In 3 years online dating ive only had one phone call before a date..after you have met, yeah... But talking to someone you haven't met can be odd.

OP posts:
NinkyNonker · 19/09/2011 21:02

IMO good on you for giving it another try. All sorts of things can happen, I for one am crap with my phone. You have nothing to lose.

northernrock · 19/09/2011 21:15

I get it Carrot, I really do. I would be pissed off too, but it still stands that you didn't actually know him. FWIW the guy who dicked me about ended it by kinda sorta forgetting to confirm a date, by which time I had had a baby sitter, bikini wax, a haircut and all my make up on when I had to actually call him and say "is this still on or what?"

I still think that the telephone is preferable to a text. Texts are for Boy-Men who can't really be bothered with a real live woman.
Grin

cecilyparsley · 19/09/2011 21:20

I agree that talking on the phone before you meet someone isnt always helpful, ime leads to forming an impression which is nothing like the actual person.

Sometimes it has lulled me into a false sense of security so that the actual meeting is an even worse shock Blush

KeeponTrucking · 19/09/2011 21:25

I'm impressed with him-after your third text I'd have run a mile.

carrottcruncher · 19/09/2011 21:34

Why?

I haven't done anything other than call him.on it. ( still don't believe for a second he didn't get them)

Men seem to do this all the time, and unless you have done to you lots of times I guess its easy to think I'm derranged.

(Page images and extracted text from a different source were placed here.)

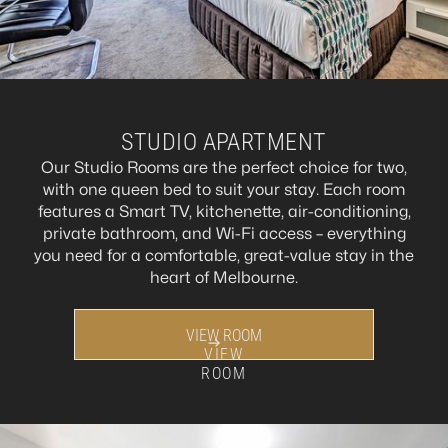
STUDIO APARTMENT
Our Studio Rooms are the perfect choice for two,
with one queen bed to suit your stay. Each room
features a Smart TV, kitchenette, air-conditioning,
private bathroom, and Wi-Fi access – everything
you need for a comfortable, great-value stay in the
heart of Melbourne.
VIEW ROOM
VIEW
ROOM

Northern rock, yeah. Been there too. Which I think is why I have a ' no messing me about ' approach now.

OP posts:
VivaLeBeaver · 19/09/2011 21:54

I often don't look at my phone for 24 hours, so in such a situation I wouldn't have seen the texts.

ImperialBlether · 19/09/2011 22:54

Why would you meet someone when you hadn't heard their voice? What would happen when you met if it was really high and squeaky? Or if he sounded like your dad?

ImperialBlether · 19/09/2011 22:55

The voice is a good indicator of age, too - I'd put money on him not giving the right age, same as so many men online.